Tapi tentu saja, Anda akan men­emukan rasa serangga goreng ber­beda dari satu penjual dan penjual lainnya, karena mereka menggu­nakan rempah-rempah yang berbe­da, kadang-kadang penjual menam­bahkan saud buatan sendiri untuk penambah rasa. Seperti penjual kentang dan jamu goreng di Jakarta, rekan-rekan mereka di Bangkok juga menaruh bumbu cabai atau campuran rasa pad belalang goreng dan itu akan memberikan kombi­nasi yang enak dari keripik renyah tersebut.

Untuk mereka yang super petu­alang, cobalah sekantong tas se­rangga campuran, dan anda akan mendapatkan serangga yang bervariasi, termasuk kalajengking atau serangga menakutkan lainnya

Serangga akan lembab setelah beberapa jam digoreng, jadi lebih baik langsung disantap begitu sele­sai digoreng.

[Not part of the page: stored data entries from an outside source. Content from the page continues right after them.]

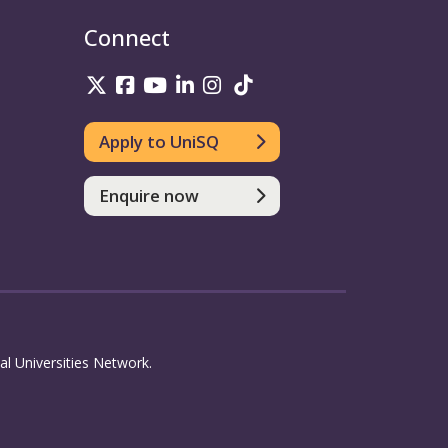
Connect
UniSQ on Twitter
UniSQ on Facebook
UniSQ on Youtube
UniSQ on linkedin
UniSQ on Instagram
UniSQ on TikTok
Apply to UniSQ
Enquire now
l Universities Network.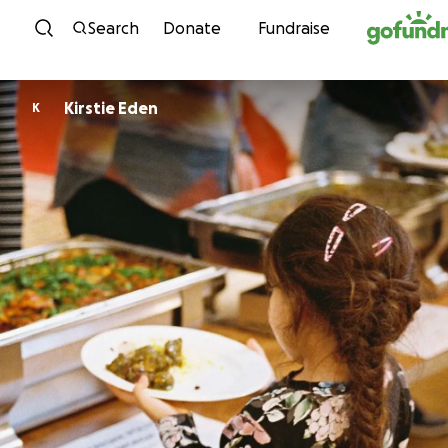
Skip to content
Search
Donate
Fundraise
Kirstie Eden
K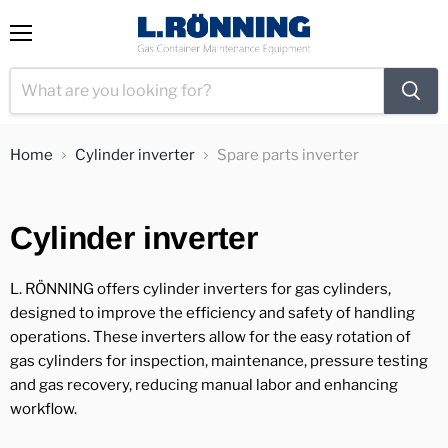
View
Menu
cart
Home
Cylinder inverter
Spare parts inverter
Cylinder inverter
L. RÖNNING offers cylinder inverters for gas cylinders,
designed to improve the efficiency and safety of handling
operations. These inverters allow for the easy rotation of
gas cylinders for inspection, maintenance, pressure testing
and gas recovery, reducing manual labor and enhancing
workflow.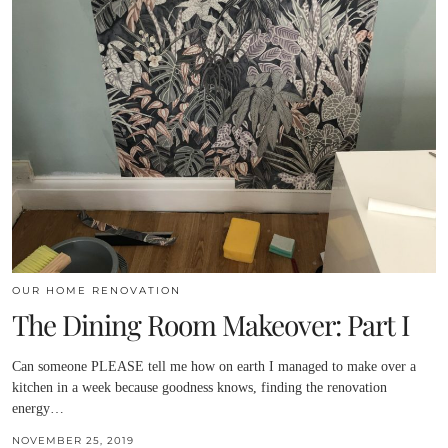
OUR HOME RENOVATION
The Dining Room Makeover: Part I
Can someone PLEASE tell me how on earth I managed to make over a
kitchen in a week because goodness knows, finding the renovation
energy…
NOVEMBER 25, 2019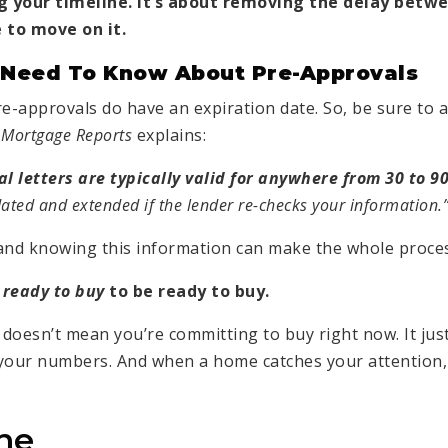
ng your timeline. It’s about removing the delay betwe
 to move on it.
 Need To Know About Pre-Approvals
re-approvals do have an expiration date. So, be sure to 
 Mortgage Reports
explains:
 letters are typically valid for anywhere from 30 to 90
ted and extended if the lender re-checks your information.
and knowing this information can make the whole proces
ready to buy
to be ready to buy.
doesn’t mean you’re committing to buy right now. It ju
 your numbers. And when a home catches your attention,
ne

Anda juga dapat mem­beli serangga goreng dalam kema­san plastik di beberapa pasar, dan penjual menjamin bahwa serangga tetap renyah dan bisa bertahan hingga seminggu.

Sebuah laporan dari Organisasi Pangan dan Pertanian dunia tahun 2013 menunjukkan bahwa serangga bisa dimakan dan bisa membantu mengimbangi kerawanan pangan dengan meningkatnya populasi penduduk dunia – serangga tinggi akan protein, vitamin serta serat.

Di masa depan, mungkin saja sekantong tas serangga segera hadir di 7-Eleven terdekat. Siapa tahu?